• [ENTRIES SHOWN]:
------------------------------

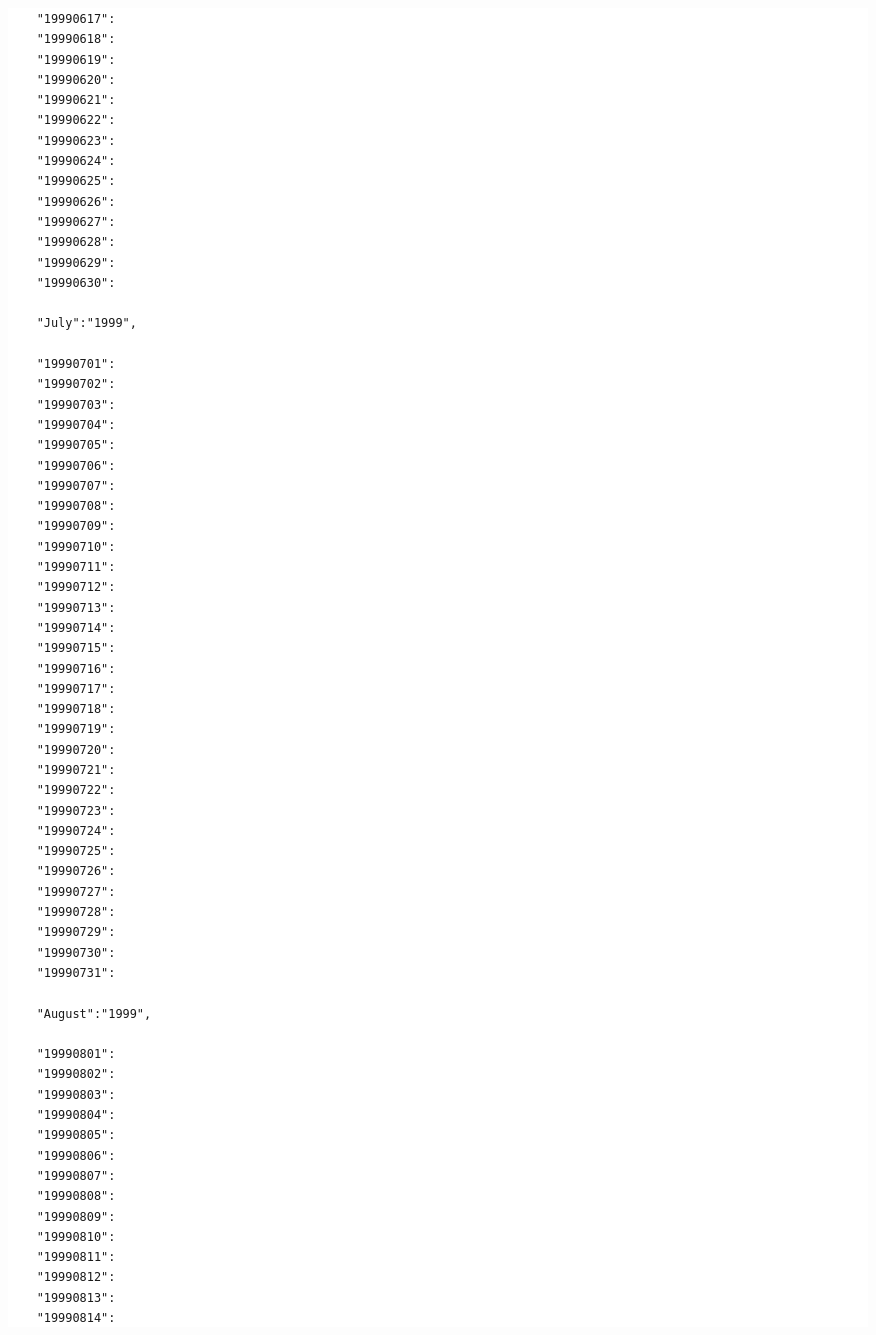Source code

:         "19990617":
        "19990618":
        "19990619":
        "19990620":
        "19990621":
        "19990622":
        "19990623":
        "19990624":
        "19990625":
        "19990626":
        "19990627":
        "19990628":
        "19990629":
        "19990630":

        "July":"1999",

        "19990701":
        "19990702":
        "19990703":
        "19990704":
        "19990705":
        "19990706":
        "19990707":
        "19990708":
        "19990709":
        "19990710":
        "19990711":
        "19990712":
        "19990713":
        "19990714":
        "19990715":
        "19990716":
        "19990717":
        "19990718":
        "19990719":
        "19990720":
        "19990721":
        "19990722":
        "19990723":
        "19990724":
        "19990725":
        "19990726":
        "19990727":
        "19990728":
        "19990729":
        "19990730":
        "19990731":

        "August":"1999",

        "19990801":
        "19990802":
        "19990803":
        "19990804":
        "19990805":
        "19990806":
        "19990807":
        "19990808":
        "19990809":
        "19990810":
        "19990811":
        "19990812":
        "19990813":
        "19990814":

------------------------------

• [WHAT IS NEEDED]: Reproduce every line of source text in the entries above, character for character, and leave out the pictures.

• [RESULT FOR THIS TASK]:
Source code

:         "19990617":
        "19990618":
        "19990619":
        "19990620":
        "19990621":
        "19990622":
        "19990623":
        "19990624":
        "19990625":
        "19990626":
        "19990627":
        "19990628":
        "19990629":
        "19990630":

        "July":"1999",

        "19990701":
        "19990702":
        "19990703":
        "19990704":
        "19990705":
        "19990706":
        "19990707":
        "19990708":
        "19990709":
        "19990710":
        "19990711":
        "19990712":
        "19990713":
        "19990714":
        "19990715":
        "19990716":
        "19990717":
        "19990718":
        "19990719":
        "19990720":
        "19990721":
        "19990722":
        "19990723":
        "19990724":
        "19990725":
        "19990726":
        "19990727":
        "19990728":
        "19990729":
        "19990730":
        "19990731":

        "August":"1999",

        "19990801":
        "19990802":
        "19990803":
        "19990804":
        "19990805":
        "19990806":
        "19990807":
        "19990808":
        "19990809":
        "19990810":
        "19990811":
        "19990812":
        "19990813":
        "19990814":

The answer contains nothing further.